International Bog Day – 28 July 2013
Judith Allinson writes:-
28 July is International Bog Day.
If you are in North Yorkshire or Lancashire on 27 and 28 July why not visit the Malham Tarn Open Day -where I will be leading guided walks at the Internationally Important Wetland Site.
– or why not find a bog near you to visit? Lower on this page read:
1. Ten Top Reasons why bogs are both important and magical; or click this link for a picture of the display at St John’s Church Hall, Settle about Bogs.
Right: Malham Tarn Moss – A Peat bog with a brilliant “lag” – gradation from bog to base rich wetland at the edges.
The little hill with trees used to be an island in the tarn at the end of the last IceAge, but since then the peat bog has grown up around it.
But first here is a video about the wetland area in Iraq that is said to be the site of the Garden of Eden
Top ten bright ideas – about the benefits of Bogs.
- Peat Bogs are worth Carbon Credit Gold – bogs and peatlands contain twice the amount of carbon as the world’s forests, but are largely ignored in the Kyoto Protocol.
(Peat bogs store carbon as organic material.
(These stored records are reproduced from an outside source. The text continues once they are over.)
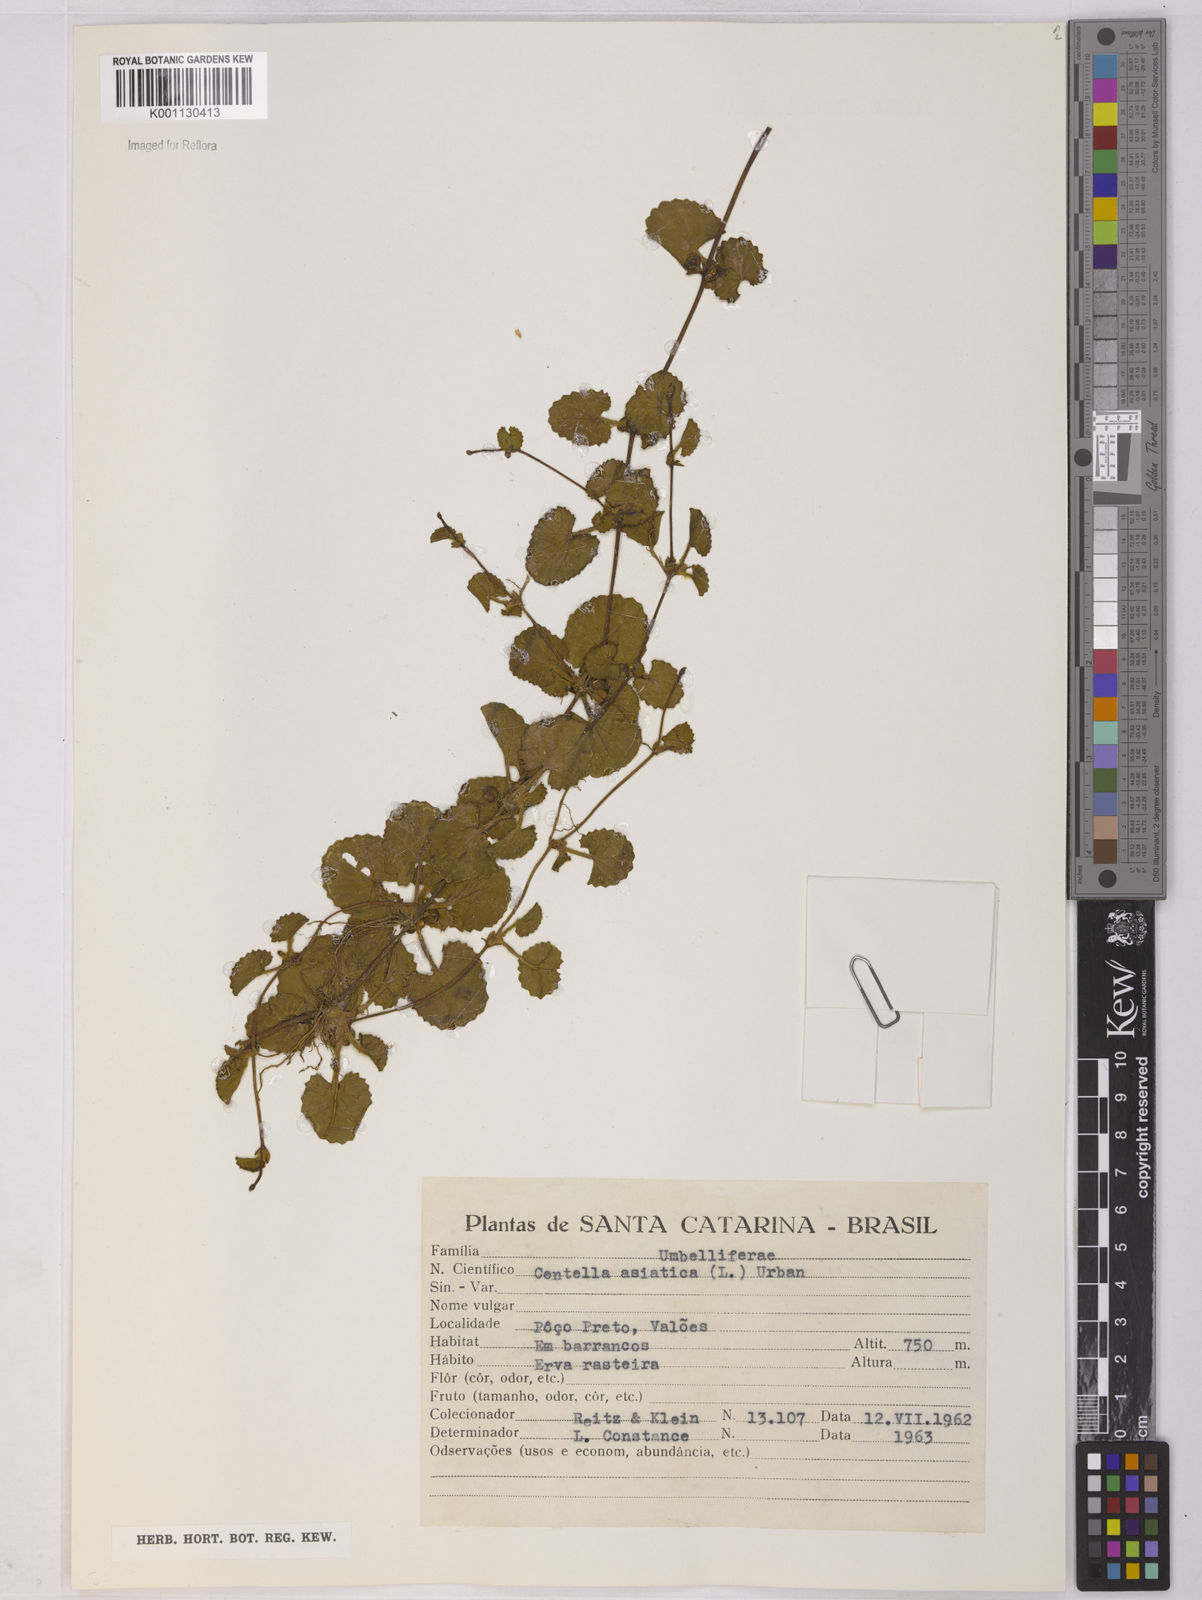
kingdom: Plantae
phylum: Tracheophyta
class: Magnoliopsida
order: Apiales
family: Apiaceae
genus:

It is principally the Sphagnum (Bog-moss) that does this. Methane can also be produced (which has a higher “global-change” effect even than carbon dioxide. The situation is complex – see a good report at East Anglia)
- Peat bogs store water, and thus act as a reservoir. Where moorland bogs have been drained the rivers from them are more subject to flash flooding, and dry up earlier in droughts.
- Peat bogs are acid and can preserve things – e.g. A thousand-year-old Book of Psalms was discovered by a construction worker in a bog in Ireland. See more details on wikipedia
- Pollen stored in peat laid down thousands of years ago show us what the vegetation used to be like.
- Peat has been used for fuel. Small peat cuttings can become valuable habitats for wildlife. However In Ireland whole bogs are being removed for use for fuel for electricity.
- Peat bogs support interesting plants such as carnivorous Sundews and Butterworts. They can support edible heathland fruit such as Bilberry, Cranberry and Cloudberry,
- They are home to many birds: Curlew, Plover, Lapwing and Meadow Pipits, Merlin, Hen Harrier, Snipe, Redshank
- Peat bogs have been used for peat for compost for growing plants. However it is difficult to get bare peat that has had the surface vegetation removed to recolonise
- In the fens peat has been drained and limed and fertilised – and is good for growing carrots because there are no stones.
- There are 34 different types of Sphagnum (Bog-moss) in the UK.. and half of them grow at Malham Tarn Fen and Bog.
- Thus there are conflicting uses of peat bogs.
- Peat bogs have taken thousands of year to form. Once a bog is destroyed (by drainage, or air pollution or removal for compost, it could take 1000s more years for a bog to grow. The UK climate and air purity is no longer so conducive to peat bog formation. In Indonesia peat bogs under forest are being burned – this is both releasing the carbon dioxide into the air causing more global warming and causing serious air pollution in surrounding areas due to the smoke.